A black hole pulls material from its companion star, forming a disk of material that rotates around the black hole before eventually falling into it (artist's impression). Image Source: NASA
BEIJING, May 27 (Xinhua) -- Einstein's predictions strike true once again. An international team led by scientists from the University of Oxford in the UK has confirmed a key prediction about black holes made by Einstein. They have used X-ray data to provide the first evidence of a "plunging region" around black holes, where material stops rotating around the black hole and directly falls in. Furthermore, they have found that this region generates the strongest gravity observed in the Milky Way galaxy. The related paper was published in the latest issue of the Monthly Notices of the Royal Astronomical Society.
According to Einstein's theory, particles cannot follow circular orbits when they are close enough to a black hole. Instead, they plunge towards the black hole at speeds close to the speed of light. For decades, astrophysicists have debated whether the so-called "plunging region" could be detected.
In their latest research, the scientists used X-ray data collected by NASA's Nuclear Spectroscopic Telescope Array and Neutron Star Interior Composition Explorer to better understand the forces produced by black holes, confirming for the first time the detection of this "plunging region."

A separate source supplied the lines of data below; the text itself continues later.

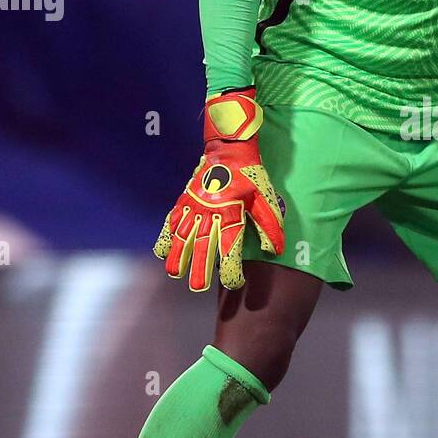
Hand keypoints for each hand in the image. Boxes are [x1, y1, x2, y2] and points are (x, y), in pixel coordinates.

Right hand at [153, 88, 284, 290]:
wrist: (229, 150)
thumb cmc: (251, 176)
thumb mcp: (265, 199)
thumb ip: (270, 226)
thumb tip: (274, 251)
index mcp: (232, 214)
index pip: (230, 248)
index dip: (231, 269)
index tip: (233, 282)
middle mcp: (210, 213)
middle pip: (201, 246)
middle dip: (199, 269)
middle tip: (197, 287)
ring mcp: (193, 207)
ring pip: (182, 236)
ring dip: (178, 256)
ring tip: (175, 273)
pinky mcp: (183, 200)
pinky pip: (171, 222)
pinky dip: (166, 237)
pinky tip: (163, 252)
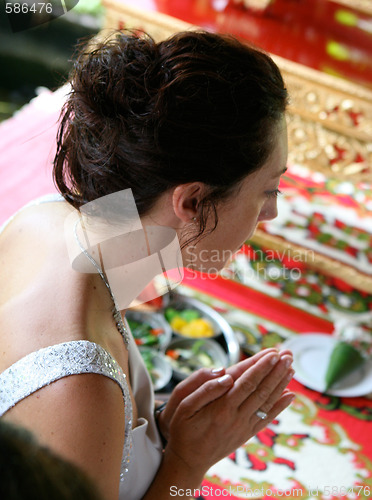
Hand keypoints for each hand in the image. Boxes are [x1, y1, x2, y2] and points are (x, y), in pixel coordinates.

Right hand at [164, 349, 293, 473]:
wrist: (188, 461)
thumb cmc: (183, 430)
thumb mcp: (183, 406)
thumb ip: (204, 388)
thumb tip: (226, 374)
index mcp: (221, 407)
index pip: (246, 382)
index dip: (261, 367)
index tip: (273, 353)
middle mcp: (236, 417)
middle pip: (261, 389)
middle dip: (276, 370)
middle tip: (288, 354)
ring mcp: (243, 426)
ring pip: (267, 402)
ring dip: (280, 383)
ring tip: (291, 367)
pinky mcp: (246, 434)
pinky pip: (266, 418)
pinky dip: (280, 406)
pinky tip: (290, 395)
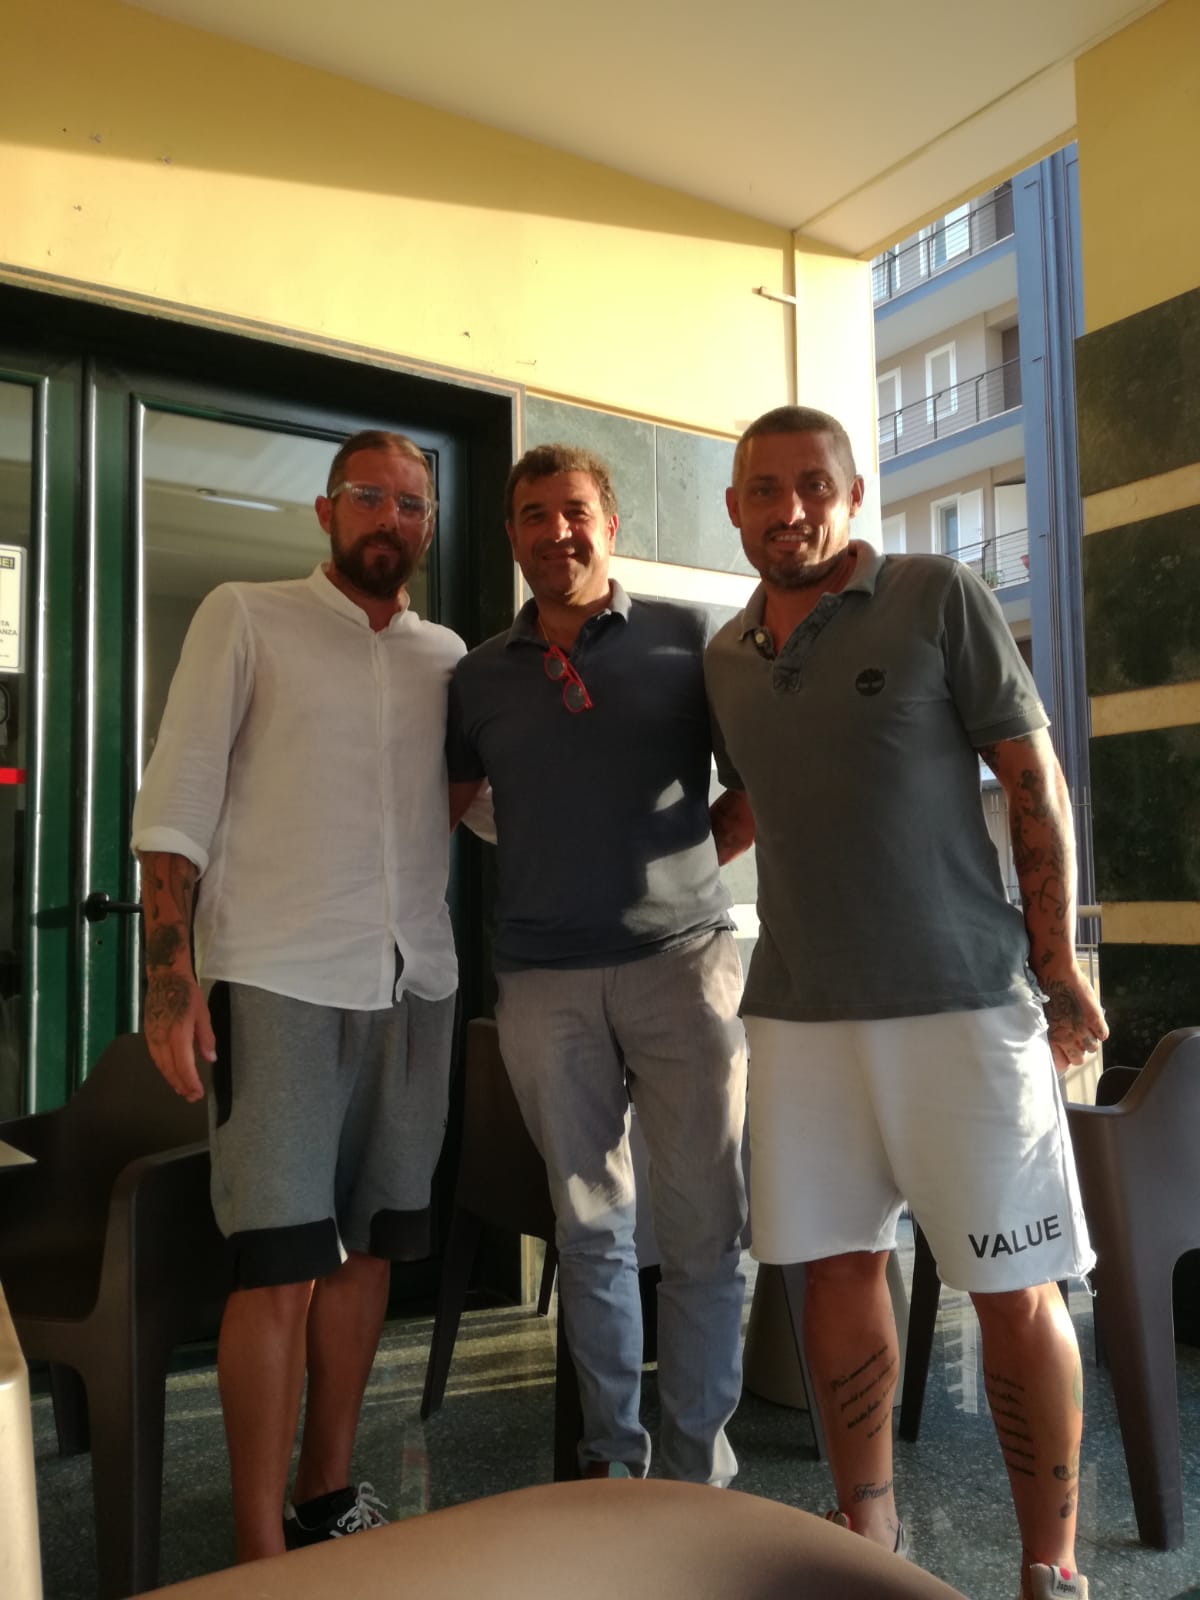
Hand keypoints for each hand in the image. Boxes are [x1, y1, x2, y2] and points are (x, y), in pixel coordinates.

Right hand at [143, 970, 215, 1100]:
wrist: (165, 978)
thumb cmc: (187, 994)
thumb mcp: (203, 1015)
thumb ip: (206, 1039)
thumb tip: (210, 1059)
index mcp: (178, 1034)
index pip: (183, 1066)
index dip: (191, 1082)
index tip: (198, 1093)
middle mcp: (162, 1039)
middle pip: (170, 1069)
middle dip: (181, 1085)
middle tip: (191, 1097)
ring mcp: (152, 1037)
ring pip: (161, 1065)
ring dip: (171, 1080)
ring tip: (182, 1090)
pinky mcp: (148, 1034)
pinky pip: (155, 1057)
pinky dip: (163, 1069)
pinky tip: (170, 1073)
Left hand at [1042, 967, 1107, 1072]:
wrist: (1054, 972)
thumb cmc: (1042, 990)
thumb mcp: (1042, 1016)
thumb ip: (1050, 1031)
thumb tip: (1055, 1041)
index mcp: (1051, 1037)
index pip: (1062, 1063)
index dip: (1065, 1059)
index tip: (1065, 1055)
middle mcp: (1066, 1037)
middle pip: (1079, 1060)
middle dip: (1078, 1052)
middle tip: (1077, 1042)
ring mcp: (1082, 1029)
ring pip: (1092, 1049)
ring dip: (1090, 1042)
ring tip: (1086, 1032)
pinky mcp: (1094, 1018)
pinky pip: (1103, 1035)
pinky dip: (1101, 1031)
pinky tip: (1095, 1024)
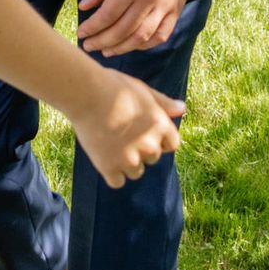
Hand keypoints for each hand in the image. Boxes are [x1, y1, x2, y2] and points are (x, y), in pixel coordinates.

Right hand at [69, 68, 184, 188]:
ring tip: (111, 143)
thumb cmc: (114, 87)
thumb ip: (164, 103)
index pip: (171, 144)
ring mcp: (129, 158)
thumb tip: (182, 109)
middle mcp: (149, 145)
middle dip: (141, 148)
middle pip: (152, 158)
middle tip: (122, 132)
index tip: (142, 130)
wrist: (85, 94)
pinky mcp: (109, 168)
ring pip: (136, 171)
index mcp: (160, 125)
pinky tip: (103, 155)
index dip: (159, 139)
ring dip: (127, 163)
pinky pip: (117, 181)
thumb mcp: (143, 91)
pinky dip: (111, 172)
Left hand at [76, 0, 194, 55]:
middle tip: (89, 46)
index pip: (108, 14)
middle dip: (102, 41)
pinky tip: (131, 45)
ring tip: (106, 51)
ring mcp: (165, 6)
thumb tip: (84, 7)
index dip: (92, 27)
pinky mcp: (176, 10)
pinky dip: (145, 44)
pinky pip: (161, 35)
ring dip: (122, 48)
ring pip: (141, 37)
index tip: (81, 33)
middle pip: (123, 29)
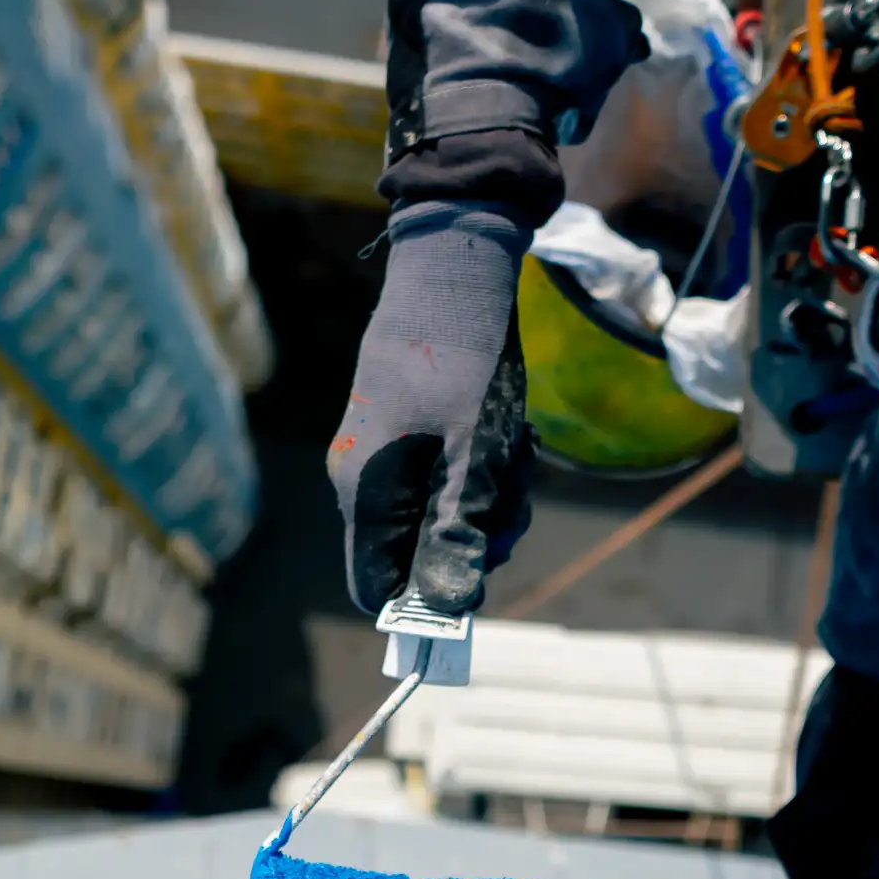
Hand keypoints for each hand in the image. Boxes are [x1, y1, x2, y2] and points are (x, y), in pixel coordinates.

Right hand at [327, 201, 539, 615]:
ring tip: (514, 458)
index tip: (479, 579)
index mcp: (366, 493)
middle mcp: (362, 484)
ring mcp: (380, 460)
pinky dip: (480, 473)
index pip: (376, 590)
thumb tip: (452, 607)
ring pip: (437, 519)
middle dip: (474, 541)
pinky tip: (504, 439)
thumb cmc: (463, 362)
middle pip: (415, 557)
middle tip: (515, 502)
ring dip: (487, 504)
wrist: (452, 272)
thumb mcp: (476, 456)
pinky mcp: (402, 439)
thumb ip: (460, 532)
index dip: (426, 601)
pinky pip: (440, 483)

Dr. Andrew Merlon, the lead author of the study, stated that this is the first time scientists have observed how plasma stripped from the outer edge of a star ultimately falls into the center of a black hole. This process occurred in a system located ten thousand light-years away. This latest discovery represents a significant advancement in black hole research, allowing scientists to study the last unobserved region around black holes and ultimately gain a comprehensive understanding of gravity.
The researchers emphasize that the focus of this study is on smaller black holes closer to Earth. Europe is constructing the "African Millimeter Telescope," which is expected to observe and capture images of the center of the Milky Way galaxy and even larger black holes farther away. Merlon highlights that there are many black holes in the Milky Way, and with powerful new technologies available, people can now study the strongest known gravitational fields.